(Beginning of Data block)
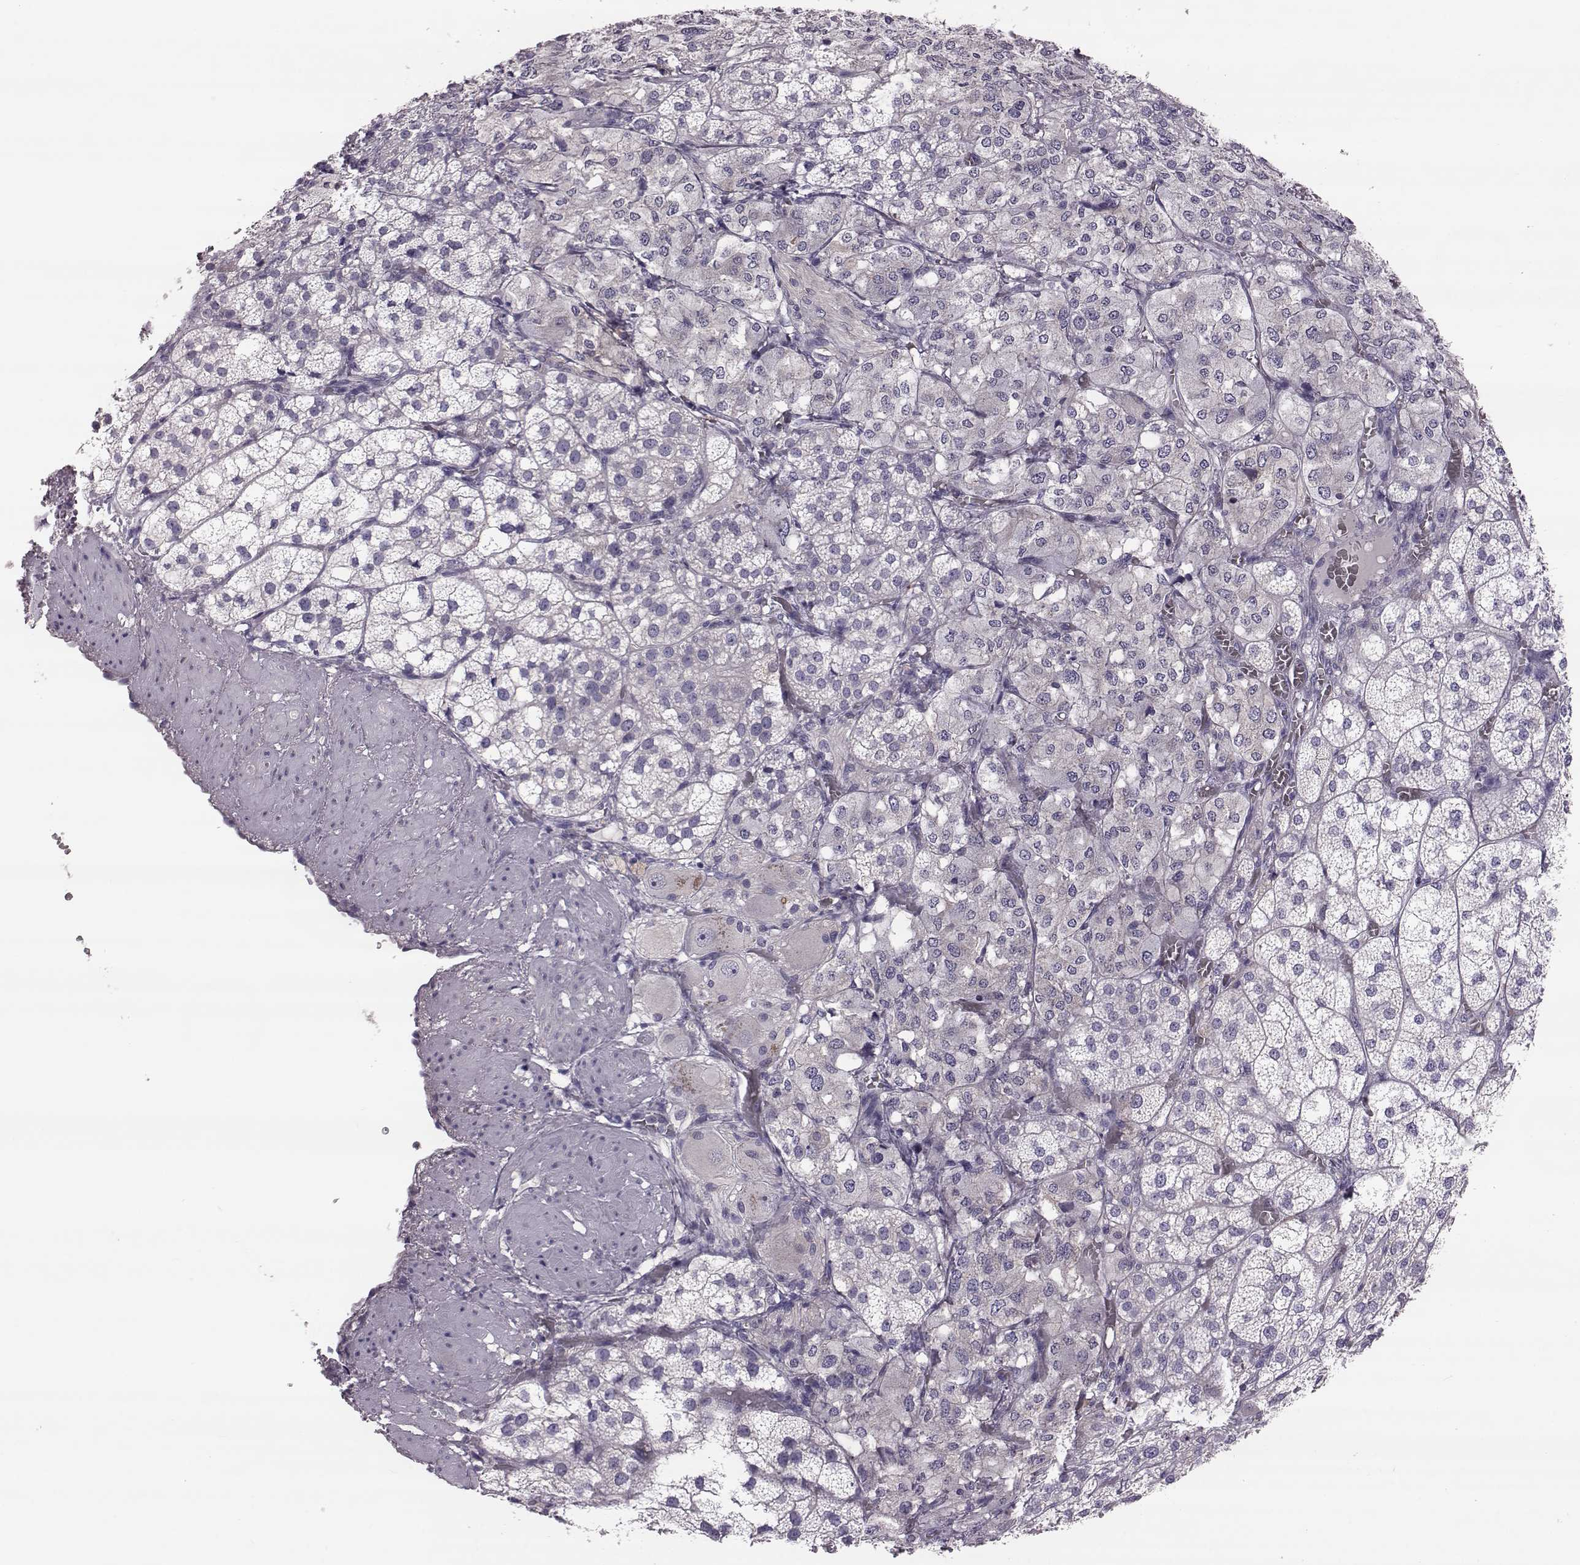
{"staining": {"intensity": "weak", "quantity": "<25%", "location": "cytoplasmic/membranous"}, "tissue": "adrenal gland", "cell_type": "Glandular cells", "image_type": "normal", "snomed": [{"axis": "morphology", "description": "Normal tissue, NOS"}, {"axis": "topography", "description": "Adrenal gland"}], "caption": "Protein analysis of unremarkable adrenal gland shows no significant expression in glandular cells. (Brightfield microscopy of DAB immunohistochemistry at high magnification).", "gene": "ADGRG5", "patient": {"sex": "female", "age": 60}}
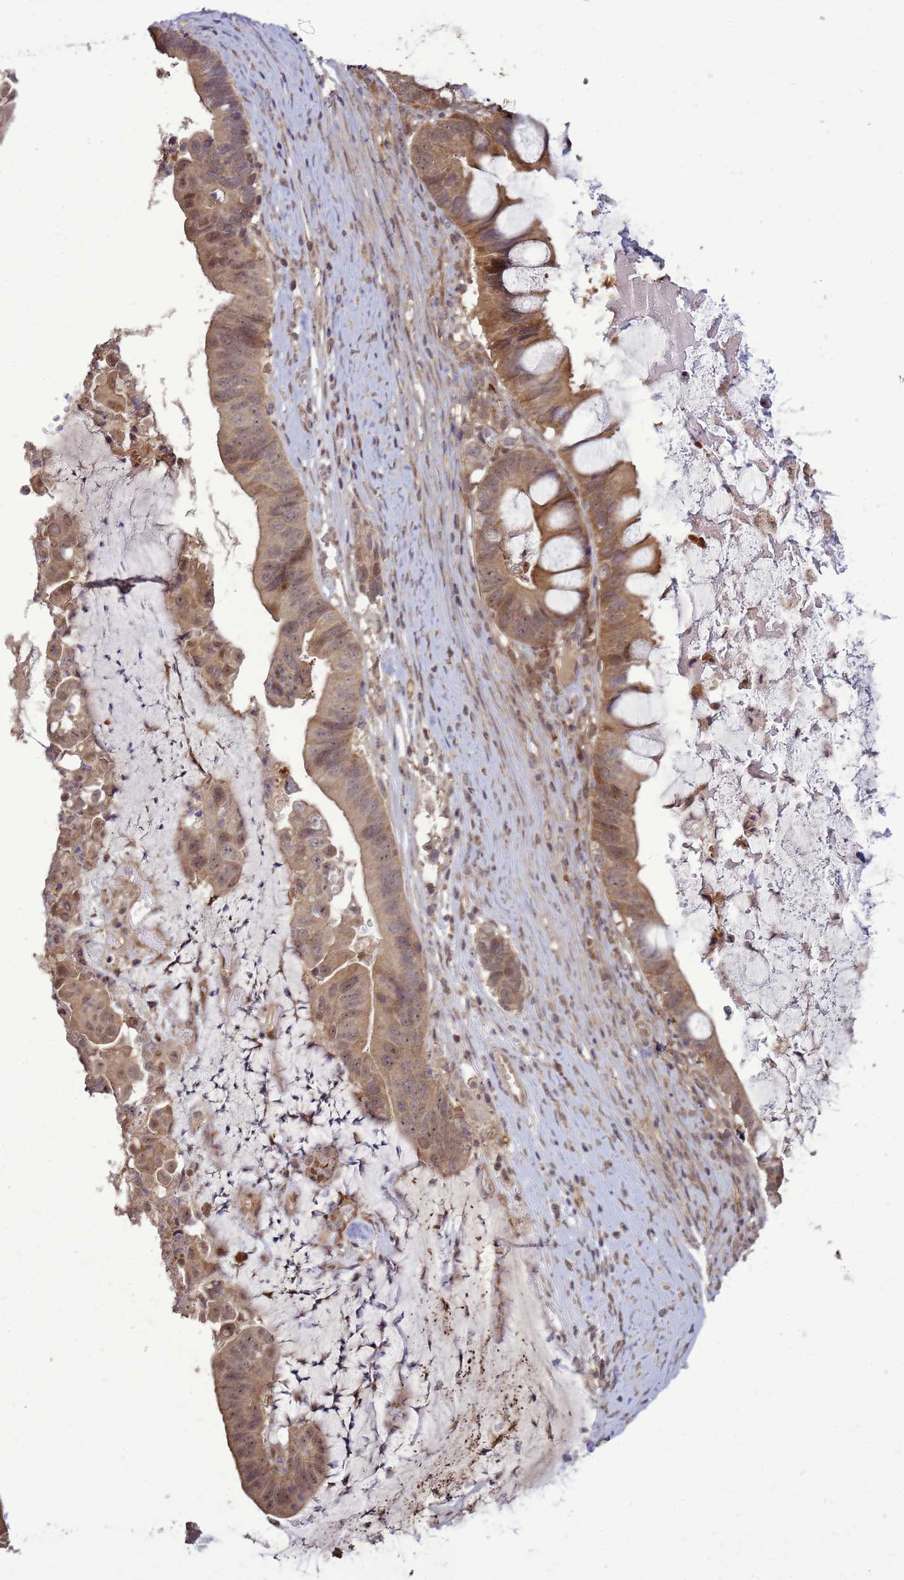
{"staining": {"intensity": "moderate", "quantity": ">75%", "location": "cytoplasmic/membranous,nuclear"}, "tissue": "ovarian cancer", "cell_type": "Tumor cells", "image_type": "cancer", "snomed": [{"axis": "morphology", "description": "Cystadenocarcinoma, mucinous, NOS"}, {"axis": "topography", "description": "Ovary"}], "caption": "The histopathology image demonstrates immunohistochemical staining of ovarian cancer (mucinous cystadenocarcinoma). There is moderate cytoplasmic/membranous and nuclear staining is appreciated in about >75% of tumor cells.", "gene": "CRBN", "patient": {"sex": "female", "age": 61}}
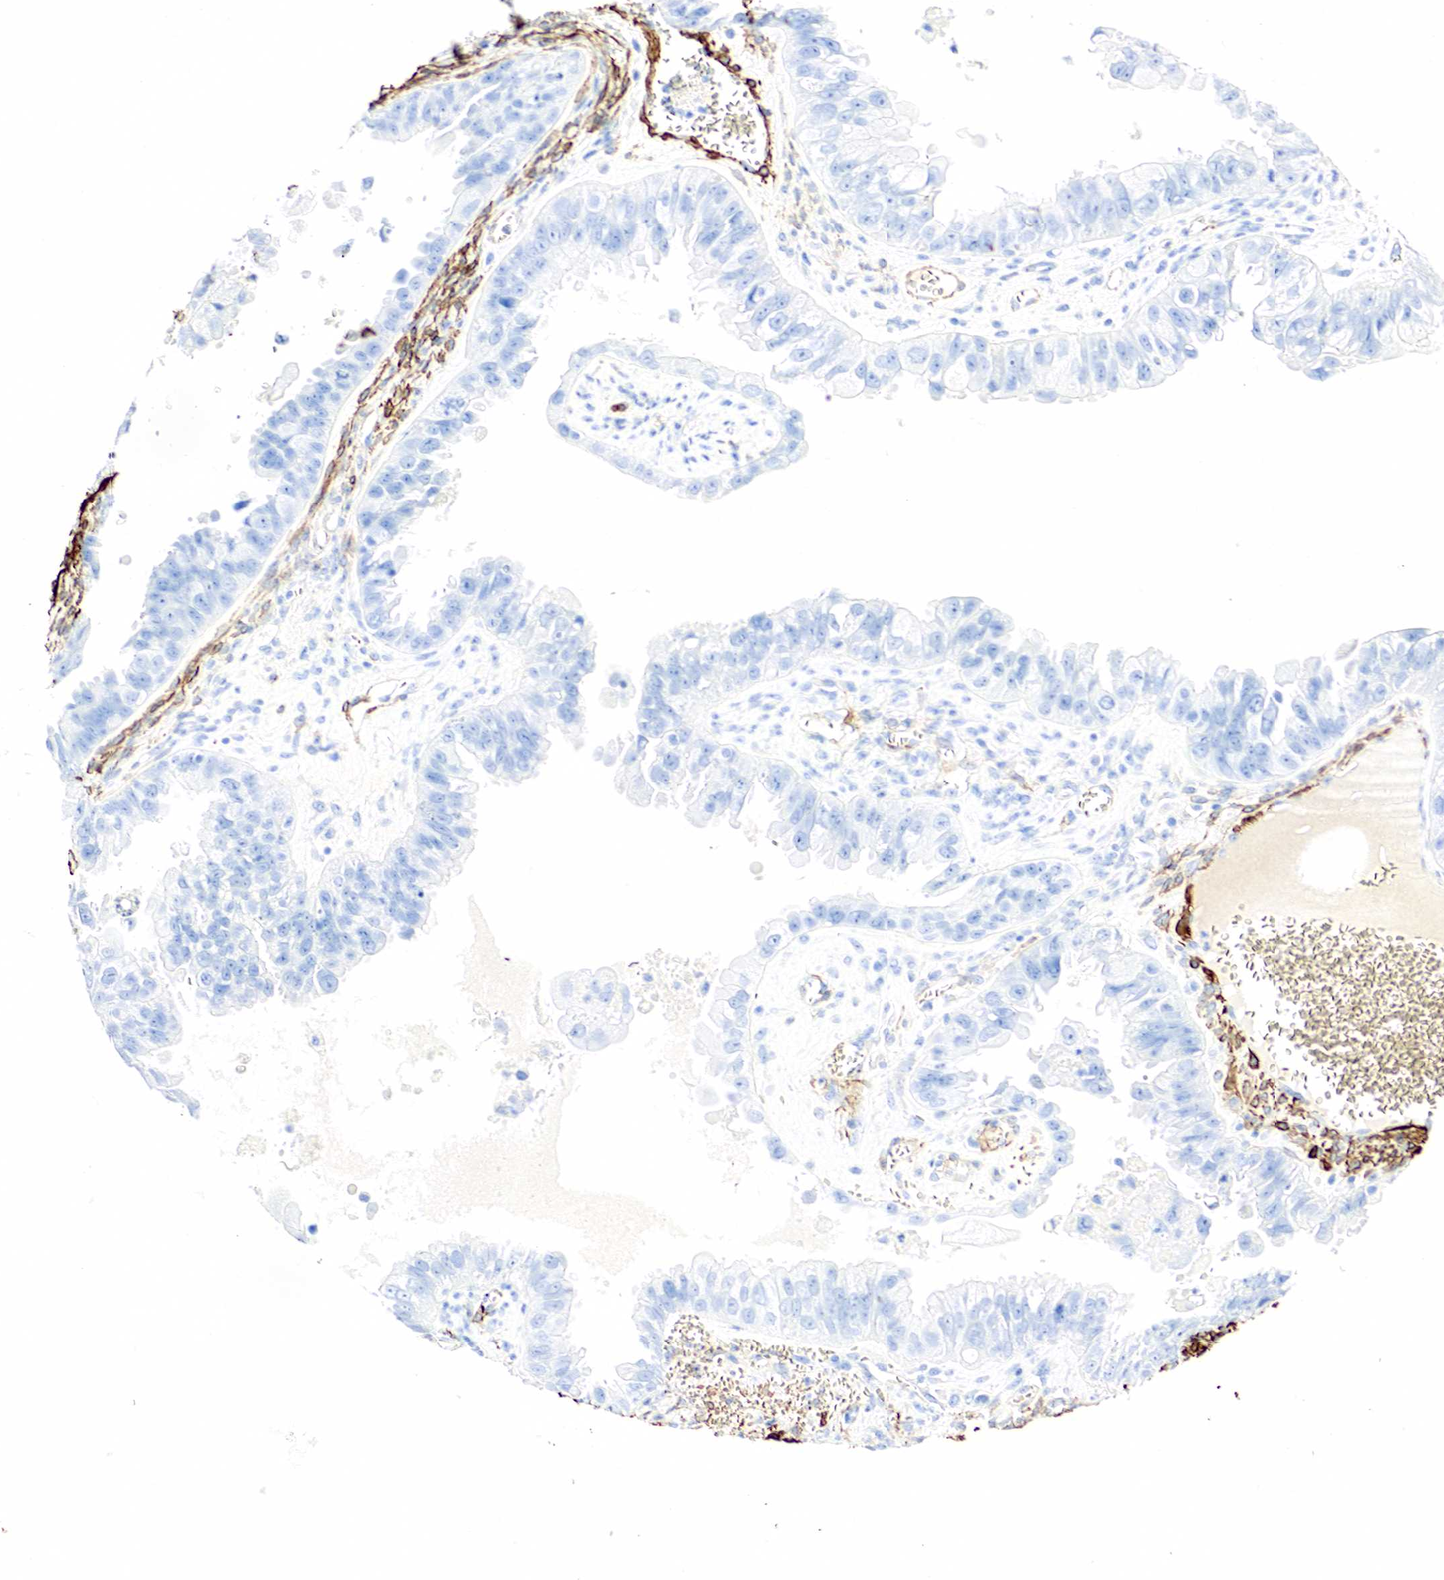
{"staining": {"intensity": "negative", "quantity": "none", "location": "none"}, "tissue": "ovarian cancer", "cell_type": "Tumor cells", "image_type": "cancer", "snomed": [{"axis": "morphology", "description": "Carcinoma, endometroid"}, {"axis": "topography", "description": "Ovary"}], "caption": "This is a image of immunohistochemistry (IHC) staining of endometroid carcinoma (ovarian), which shows no positivity in tumor cells.", "gene": "ACTA1", "patient": {"sex": "female", "age": 85}}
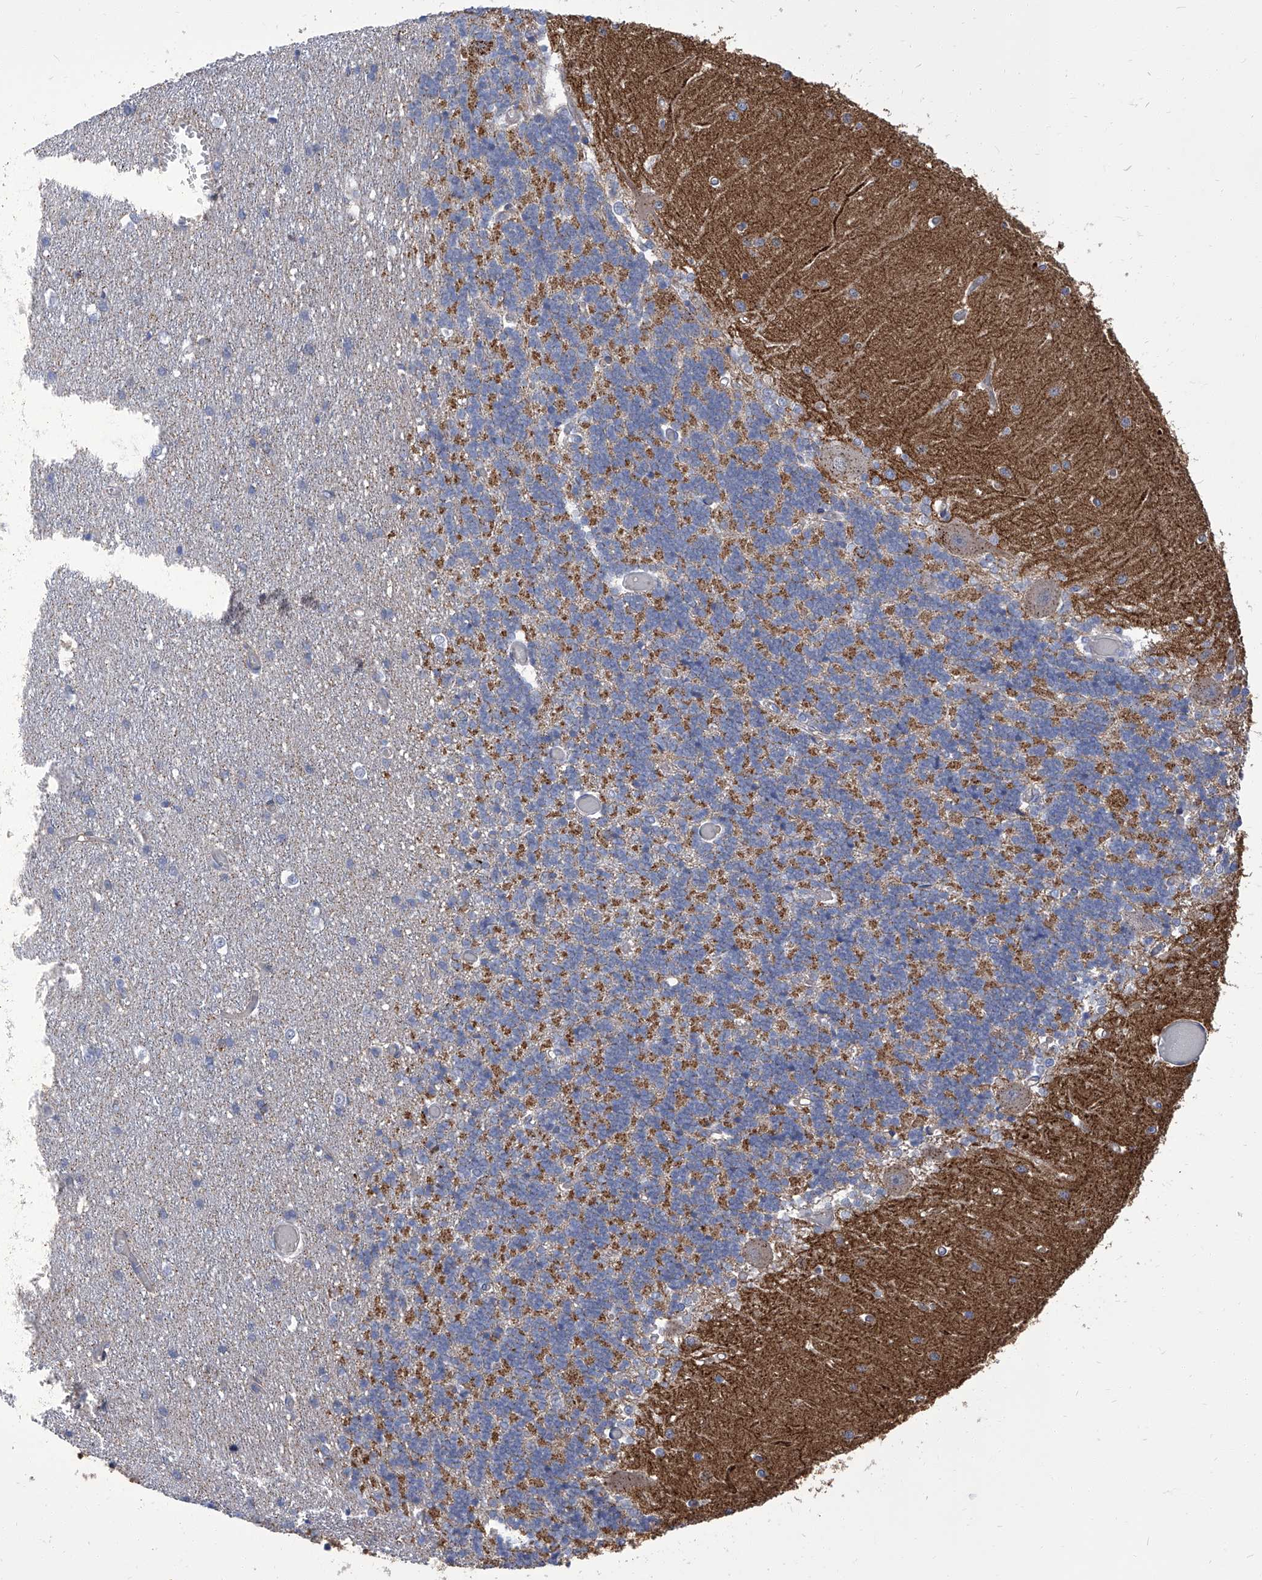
{"staining": {"intensity": "moderate", "quantity": "25%-75%", "location": "cytoplasmic/membranous"}, "tissue": "cerebellum", "cell_type": "Cells in granular layer", "image_type": "normal", "snomed": [{"axis": "morphology", "description": "Normal tissue, NOS"}, {"axis": "topography", "description": "Cerebellum"}], "caption": "The photomicrograph displays staining of unremarkable cerebellum, revealing moderate cytoplasmic/membranous protein expression (brown color) within cells in granular layer. (DAB (3,3'-diaminobenzidine) IHC, brown staining for protein, blue staining for nuclei).", "gene": "PARD3", "patient": {"sex": "male", "age": 37}}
(End of Data block)
The line with "histopathology image demonstrates" ends the range, and the first line of the data begins it; repeat exactly those lines and nothing more, omitting pictures.

> Written solution:
{"staining": {"intensity": "weak", "quantity": "<25%", "location": "cytoplasmic/membranous"}, "tissue": "adrenal gland", "cell_type": "Glandular cells", "image_type": "normal", "snomed": [{"axis": "morphology", "description": "Normal tissue, NOS"}, {"axis": "topography", "description": "Adrenal gland"}], "caption": "Protein analysis of unremarkable adrenal gland shows no significant expression in glandular cells. (Brightfield microscopy of DAB immunohistochemistry at high magnification).", "gene": "ADGRG5", "patient": {"sex": "female", "age": 60}}
{"staining": {"intensity": "moderate", "quantity": ">75%", "location": "cytoplasmic/membranous,nuclear"}, "tissue": "ovarian cancer", "cell_type": "Tumor cells", "image_type": "cancer", "snomed": [{"axis": "morphology", "description": "Cystadenocarcinoma, mucinous, NOS"}, {"axis": "topography", "description": "Ovary"}], "caption": "The histopathology image demonstrates immunohistochemical staining of ovarian cancer (mucinous cystadenocarcinoma). There is moderate cytoplasmic/membranous and nuclear staining is appreciated in about >75% of tumor cells.", "gene": "CRBN", "patient": {"sex": "female", "age": 61}}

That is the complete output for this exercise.